Top of AVAILABLE DATA

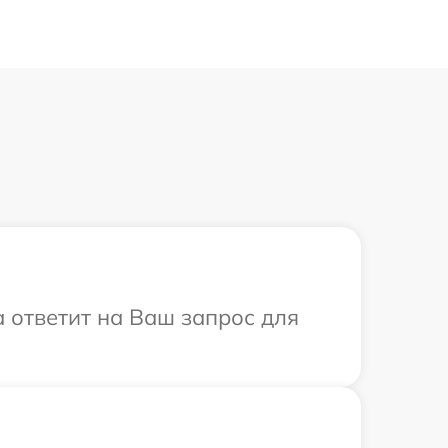
а ответит на Ваш запрос для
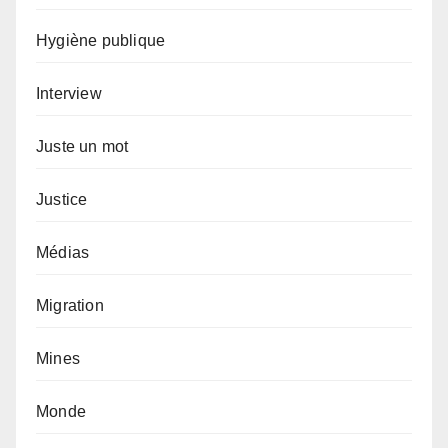
Hygiène publique
Interview
Juste un mot
Justice
Médias
Migration
Mines
Monde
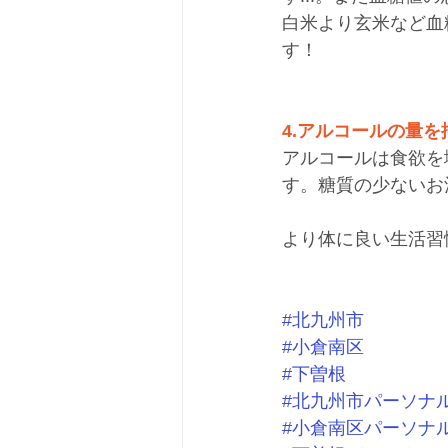
白米より玄米など血
す！
4.アルコールの量を
アルコールは食欲を
す。糖質の少ないお
より体に良い生活習
#北九州市
#小倉南区
#下曽根
#北九州市パーソナ
#小倉南区パーソナ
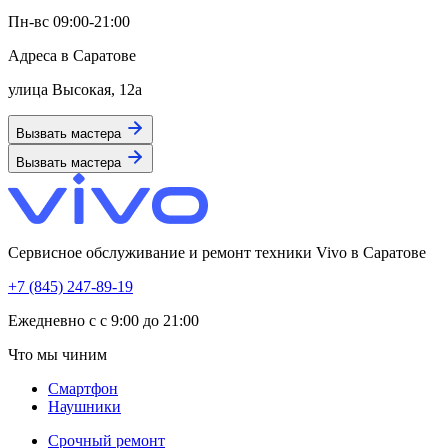
Пн-вс 09:00-21:00
Адреса в Саратове
улица Высокая, 12а
Вызвать мастера
Вызвать мастера
Сервисное обслуживание и ремонт техники Vivo в Саратове
+7 (845) 247-89-19
Eжедневно с с 9:00 до 21:00
Что мы чиним
Смартфон
Наушники
Срочный ремонт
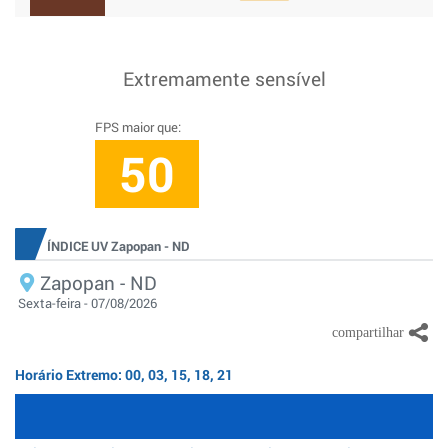
Extremamente sensível
FPS maior que:
50
ÍNDICE UV Zapopan - ND
Zapopan - ND
Sexta-feira - 07/08/2026
Horário Extremo: 00, 03, 15, 18, 21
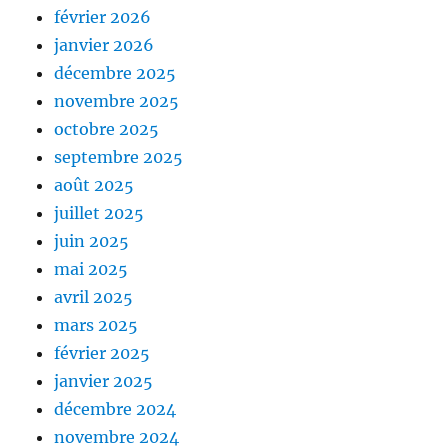
février 2026
janvier 2026
décembre 2025
novembre 2025
octobre 2025
septembre 2025
août 2025
juillet 2025
juin 2025
mai 2025
avril 2025
mars 2025
février 2025
janvier 2025
décembre 2024
novembre 2024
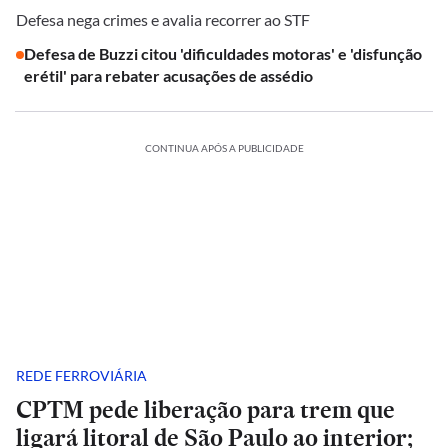
Defesa nega crimes e avalia recorrer ao STF
Defesa de Buzzi citou 'dificuldades motoras' e 'disfunção
erétil' para rebater acusações de assédio
CONTINUA APÓS A PUBLICIDADE
REDE FERROVIÁRIA
CPTM pede liberação para trem que
ligará litoral de São Paulo ao interior;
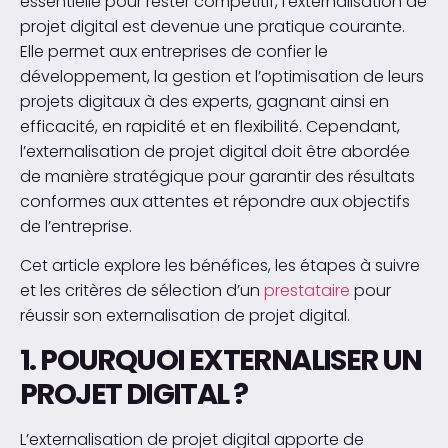
essentielle pour rester compétitif, l’externalisation de
projet digital est devenue une pratique courante.
Elle permet aux entreprises de confier le
développement, la gestion et l’optimisation de leurs
projets digitaux à des experts, gagnant ainsi en
efficacité, en rapidité et en flexibilité. Cependant,
l’externalisation de projet digital doit être abordée
de manière stratégique pour garantir des résultats
conformes aux attentes et répondre aux objectifs
de l’entreprise.
Cet article explore les bénéfices, les étapes à suivre
et les critères de sélection d’un
prestataire
pour
réussir son externalisation de projet digital.
1. POURQUOI EXTERNALISER UN
PROJET DIGITAL ?
L’externalisation de projet digital apporte de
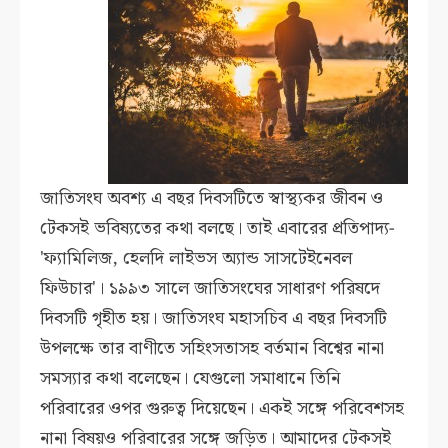
জাতিসংঘ অবশ্য এ বছর দিবসটিতে স্বাস্থ্যকর জীবন ও
টেকসই ভবিষ্যতের কথা বলছে। তাই এবারের প্রতিপাদ্য-
'ফ্যামিলিজ, হেলদি লাইভস অ্যান্ড সাসটেইনেবল
ফিউচার'। ১৯৯৩ সালে জাতিসংঘের সাধারণ পরিষদে
দিবসটি গৃহীত হয়। জাতিসংঘ মহাসচিব এ বছর দিবসটি
উপলক্ষে তার বাণীতে সহিংসতাসহ বর্তমান বিশ্বের নানা
সমস্যার কথা বলেছেন। যেগুলো সমাধানে তিনি
পরিবারের ওপর গুরুত্ব দিয়েছেন। একই সঙ্গে পরিবেশসহ
নানা বিষয়ও পরিবারের সঙ্গে জড়িত। আমাদের টেকসই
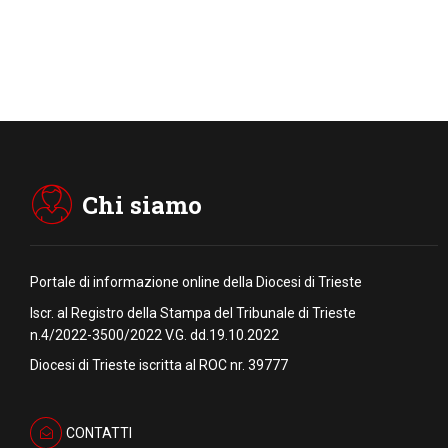
Chi siamo
Portale di informazione online della Diocesi di Trieste
Iscr. al Registro della Stampa del Tribunale di Trieste
n.4/2022-3500/2022 V.G. dd.19.10.2022
Diocesi di Trieste iscritta al ROC nr. 39777
CONTATTI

Bottom of AVAILABLE DATA

YOUR ASSIGNMENT
Give every line of text in the records above as a JSON list of strings, one string per line, with blank lines left out. Leave the pictures out of the answer.

RESPONSE TO THE EXERCISE
[
  "а ответит на Ваш запрос для",
  "Hygiène publique",
  "Interview",
  "Juste un mot",
  "Justice",
  "Médias",
  "Migration",
  "Mines",
  "Monde",
  "白米より玄米など血",
  "す！",
  "4.アルコールの量を",
  "アルコールは食欲を",
  "す。糖質の少ないお",
  "より体に良い生活習",
  "#北九州市",
  "#小倉南区",
  "#下曽根",
  "#北九州市パーソナ",
  "#小倉南区パーソナ",
  "Пн-вс 09:00-21:00",
  "Адреса в Саратове",
  "улица Высокая, 12а",
  "Вызвать мастера",
  "Вызвать мастера",
  "Сервисное обслуживание и ремонт техники Vivo в Саратове",
  "+7 (845) 247-89-19",
  "Eжедневно с с 9:00 до 21:00",
  "Что мы чиним",
  "Смартфон",
  "Наушники",
  "Срочный ремонт",
  "Extremamente sensível",
  "FPS maior que:",
  "50",
  "ÍNDICE UV Zapopan - ND",
  "Zapopan - ND",
  "Sexta-feira - 07/08/2026",
  "Horário Extremo: 00, 03, 15, 18, 21",
  "février 2026",
  "janvier 2026",
  "décembre 2025",
  "novembre 2025",
  "octobre 2025",
  "septembre 2025",
  "août 2025",
  "juillet 2025",
  "juin 2025",
  "mai 2025",
  "avril 2025",
  "mars 2025",
  "février 2025",
  "janvier 2025",
  "décembre 2024",
  "novembre 2024",
  "Defesa nega crimes e avalia recorrer ao STF",
  "Defesa de Buzzi citou 'dificuldades motoras' e 'disfunção",
  "erétil' para rebater acusações de assédio",
  "CONTINUA APÓS A PUBLICIDADE",
  "REDE FERROVIÁRIA",
  "CPTM pede liberação para trem que",
  "ligará litoral de São Paulo ao interior;",
  "essentielle pour rester compétitif, l’externalisation de",
  "projet digital est devenue une pratique courante.",
  "Elle permet aux entreprises de confier le",
  "développement, la gestion et l’optimisation de leurs",
  "projets digitaux à des experts, gagnant ainsi en",
  "efficacité, en rapidité et en flexibilité. Cependant,",
  "l’externalisation de projet digital doit être abordée",
  "de manière stratégique pour garantir des résultats",
  "conformes aux attentes et répondre aux objectifs",
  "de l’entreprise.",
  "Cet article explore les bénéfices, les étapes à suivre",
  "et les critères de sélection d’un",
  "prestataire",
  "pour",
  "réussir son externalisation de projet digital.",
  "1. POURQUOI EXTERNALISER UN",
  "PROJET DIGITAL ?",
  "L’externalisation de projet digital apporte de",
  "জাতিসংঘ অবশ্য এ বছর দিবসটিতে স্বাস্থ্যকর জীবন ও",
  "টেকসই ভবিষ্যতের কথা বলছে। তাই এবারের প্রতিপাদ্য-",
  "'ফ্যামিলিজ, হেলদি লাইভস অ্যান্ড সাসটেইনেবল",
  "ফিউচার'। ১৯৯৩ সালে জাতিসংঘের সাধারণ পরিষদে",
  "দিবসটি গৃহীত হয়। জাতিসংঘ মহাসচিব এ বছর দিবসটি",
  "উপলক্ষে তার বাণীতে সহিংসতাসহ বর্তমান বিশ্বের নানা",
  "সমস্যার কথা বলেছেন। যেগুলো সমাধানে তিনি",
  "পরিবারের ওপর গুরুত্ব দিয়েছেন। একই সঙ্গে পরিবেশসহ",
  "নানা বিষয়ও পরিবারের সঙ্গে জড়িত। আমাদের টেকসই",
  "Chi siamo",
  "Portale di informazione online della Diocesi di Trieste",
  "Iscr. al Registro della Stampa del Tribunale di Trieste",
  "n.4/2022-3500/2022 V.G. dd.19.10.2022",
  "Diocesi di Trieste iscritta al ROC nr. 39777",
  "CONTATTI"
]